* start Supplied information *

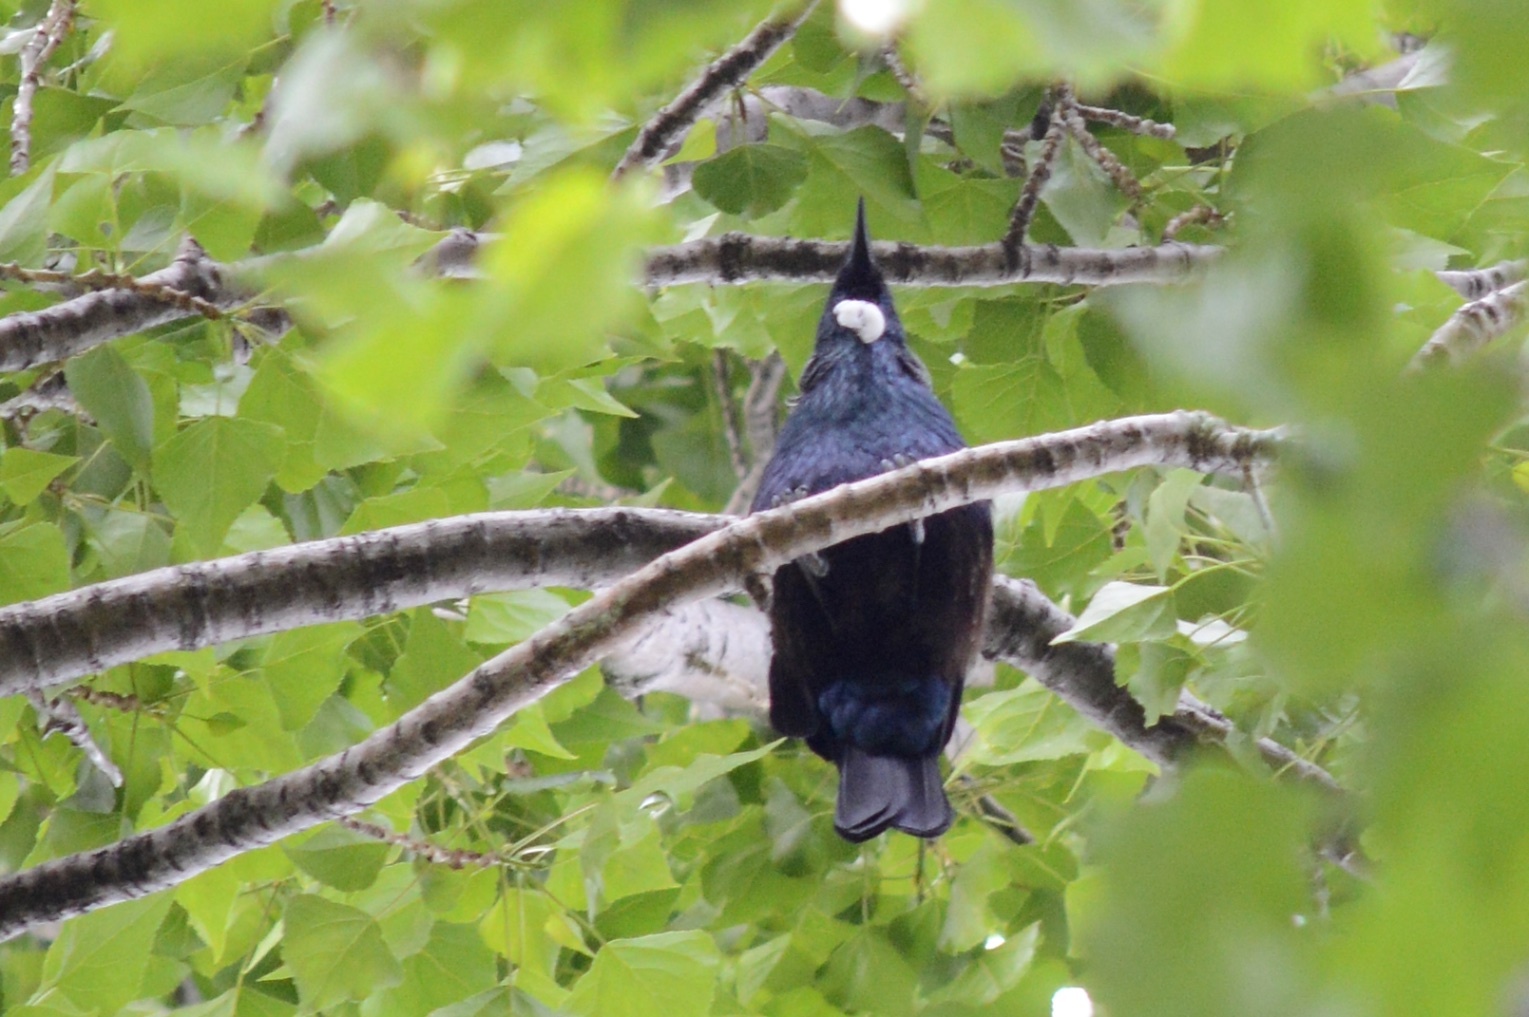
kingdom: Animalia
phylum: Chordata
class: Aves
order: Passeriformes
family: Meliphagidae
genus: Prosthemadera
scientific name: Prosthemadera novaeseelandiae
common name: Tui
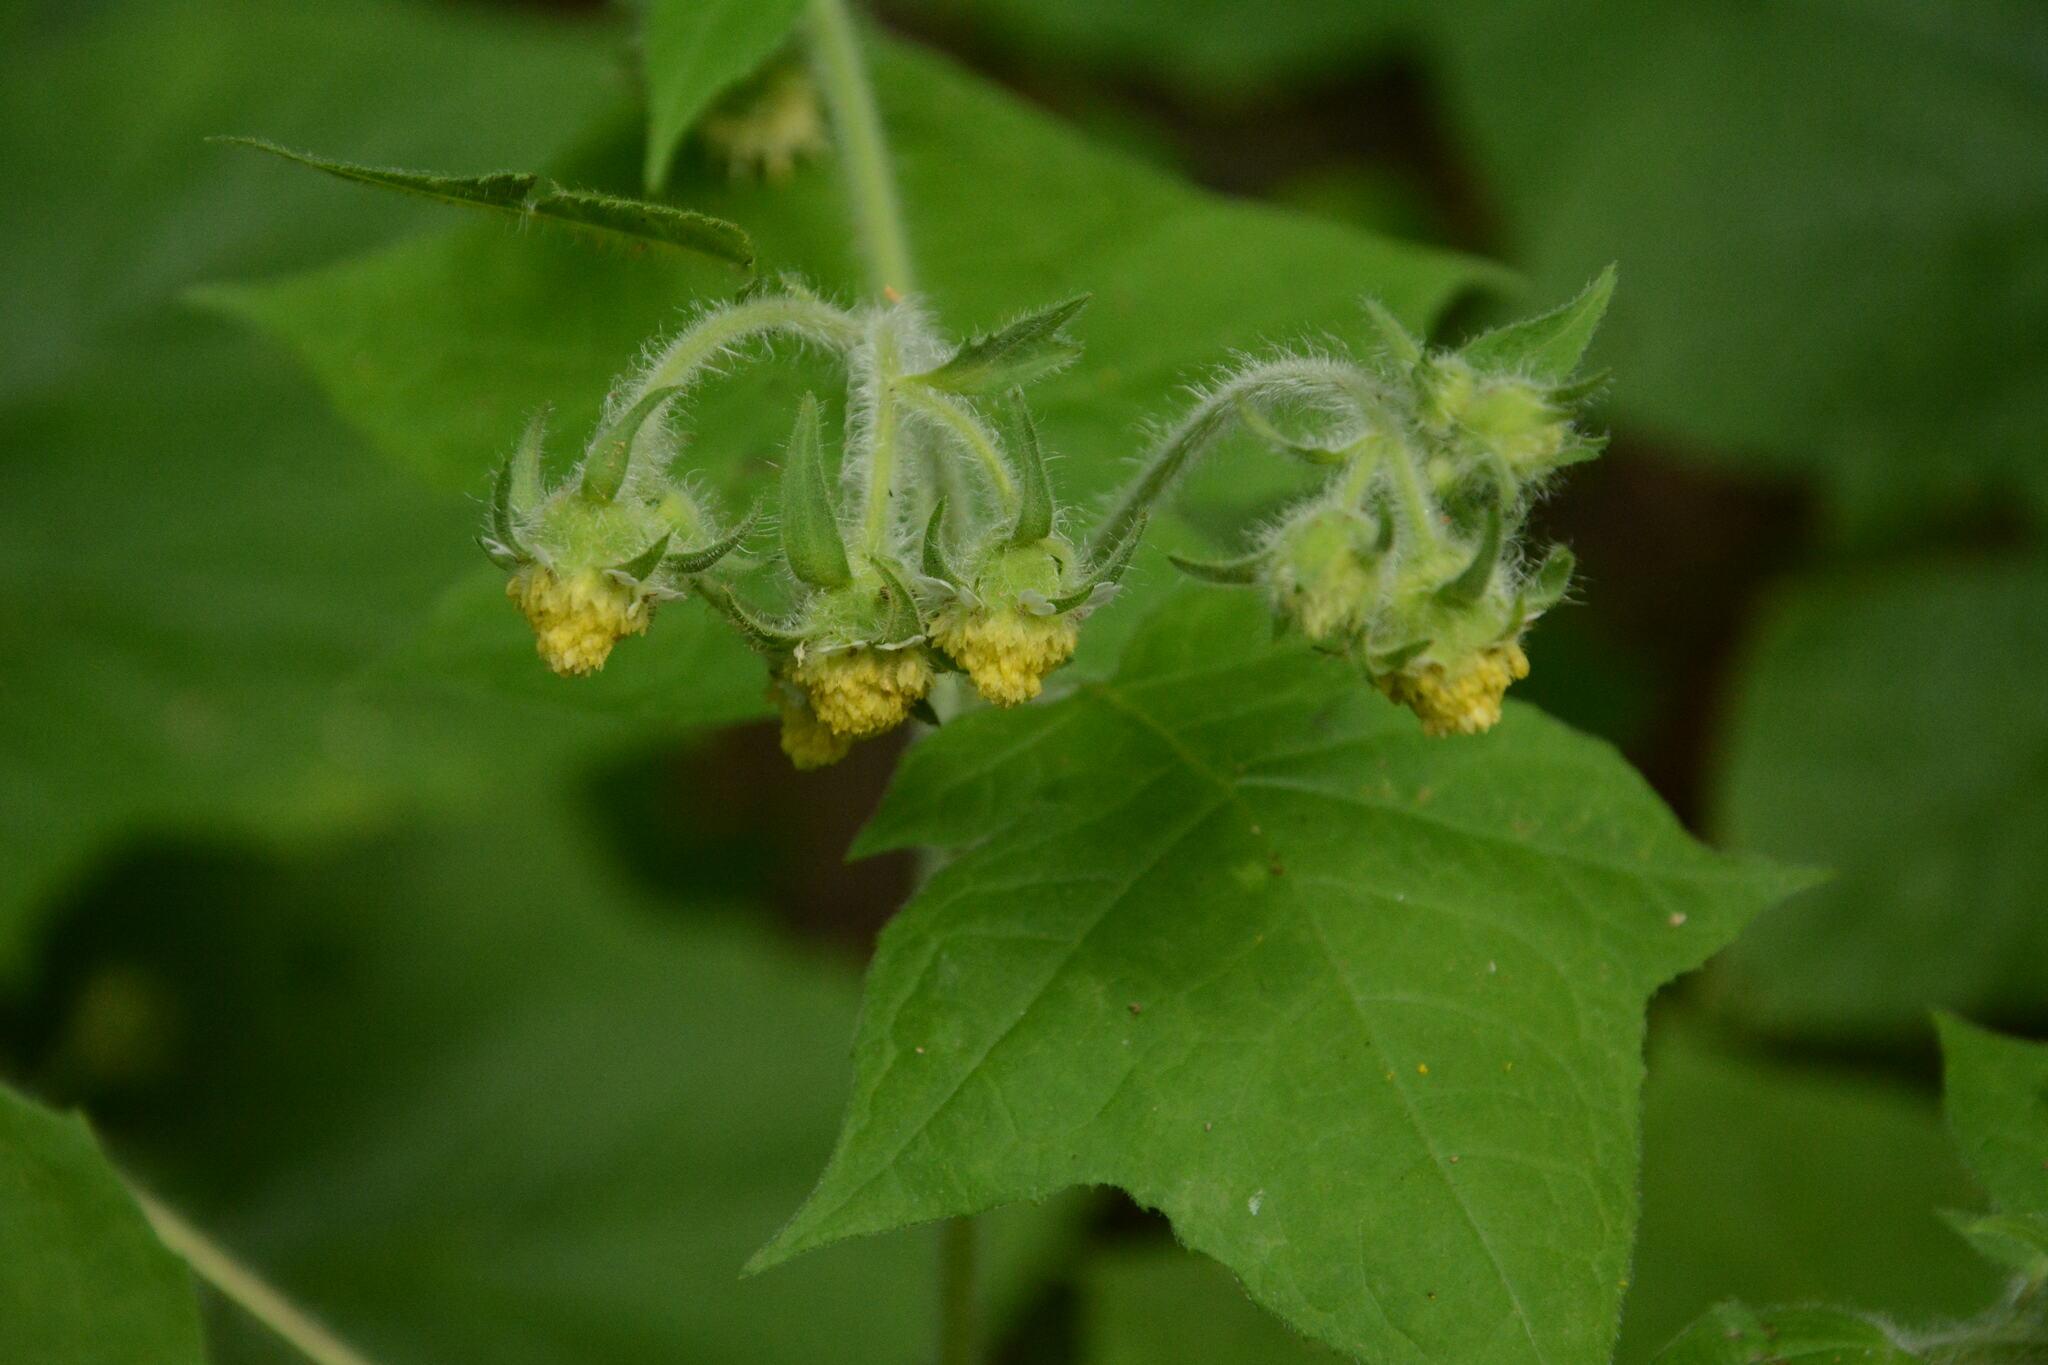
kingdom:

* end Supplied information *

Problem to work on:
Can you copy out every line of text in the material above word for word, leaving the pictures out of your answer?

Written answer:
kingdom: Animalia
phylum: Chordata
class: Aves
order: Passeriformes
family: Meliphagidae
genus: Prosthemadera
scientific name: Prosthemadera novaeseelandiae
common name: Tui
kingdom:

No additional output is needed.